Seither dürfen die Amerikaner zur Gegenwehr europäische Importe mit Strafzöllen von jährlich 100 Millionen Euro belegen und taten es mit der gleichen Perfidie, die jetzt die Europäer bei ihren Strafzügen zu Grunde legen wollen: Sie wählten sorgsam jene Ziele aus, bei denen sie besonders schwere Schäden anrichten konnten. Sie belegten Kekse, Roquefort, Senf aus Dijon und Kartonagen aus Deutschland mit einem Aufschlag. Das traf in Frankreich, Belgien und Deutschland vor allem Unternehmen in strukturschwachen Gegenden mit hohem US-Exportanteil. Die Folge: In Deutschland ging eine Kartonagenfabrik Pleite. Und in Frankreich gruppierte sich eine inzwischen mächtige Anti-Globalisierungsbewegung um den Ziegenkäse-Hersteller José Bové.

Das Hormonproblem blieb derweil ungelöst. Lamy hat seinem US-Kompagnon Zoellick zwar angeboten, den WTO-Regeln entsprechend Kompensation zu leisten und das Kontingent für Rindfleischimporte aus den USA dramatisch zu erhöhen, wenn sicher sei, dass die importierten Tiere ohne Wachstumshormone aufgezogen worden seien. Doch die Amerikaner unterscheiden schon lange nicht mehr zwischen einer Aufzucht mit oder ohne Hormone und könnten die geforderte Garantie gar nicht leisten.

Also versuchte die EU, neue wissenschaftliche Belege herbeizuschaffen. Zumindest das benutzte Hormon "17-Beta-Ostradiol" fanden die Experten heraus, sei Krebs erregend. Fünf weitere Hormone sollten gesperrt bleiben. Das sei alles nur politisch motivierte Verzögerungstaktik, heißt es in Washington.

Ökonomisch viel schwer wiegender ist der seit 1998 gärende Konflikt über genetisch veränderte Nahrungsmittel und Saatgut. Auf Drängen vieler Mitgliedstaaten, die den Zorn ihrer Bürger fürchten, ließ die EU seither keinen manipulierten Mais mehr ins Land. Die wissenschaftlichen Indizien dafür, dass irgendwelche Schäden von dem genetisch veränderten Getreide ausgingen, waren schwach. Das Import-Schicksal ist weiter offen.

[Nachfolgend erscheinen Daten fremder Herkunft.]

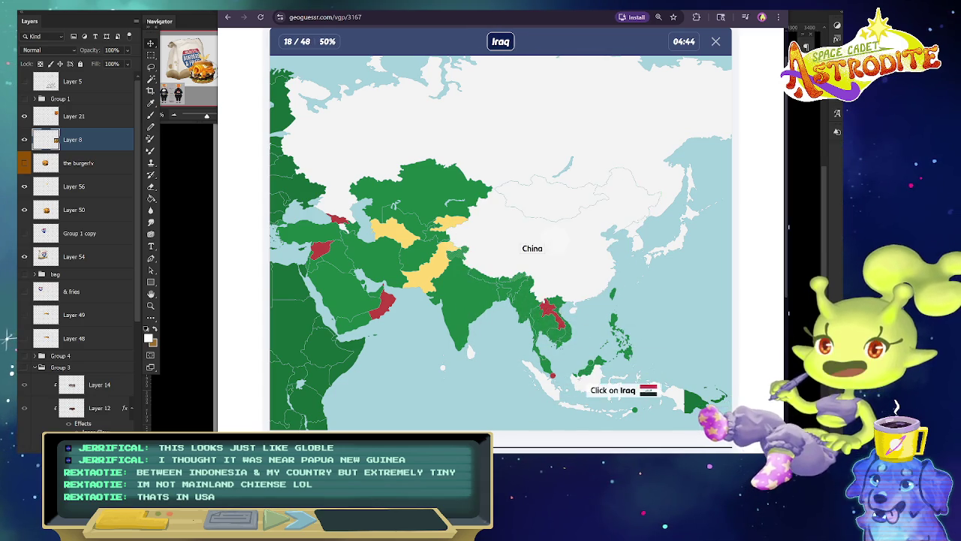
Place Iraq, Kazakhstan, Qatar and Bhutan on the Asia map.
click(375, 254)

Seit Mai dieses Jahres ist der Fall auch bei der WTO anhängig. Und die USA setzen auf die Moralkeule. Sambia zum Beispiel hätte die US-Nahrungshilfe verweigert, weil das angebotene Getreide genetisch verändert sei, ein Getreide, das die Amerikaner selbst seit Jahren ohne Schaden verzehrten, klagte Zoellicks Behörde. Die Ablehnung, so unterstellen die Amerikaner, sei nicht aus Überzeugung, sondern aus wirtschaftlicher Not erfolgt. Das Land könne nicht garantieren, dass dieses Getreide nicht auch als Saatgut verwendet werde. Ohne eine solche Garantie aber könnten die Afrikaner auch nichts mehr nach Europa exportieren. Also, so die US-Argumentation, hungerten die Armen auf dem Schwarzen Kontinent wegen der hysterischen Ignoranz der Wohlstandseuropäer.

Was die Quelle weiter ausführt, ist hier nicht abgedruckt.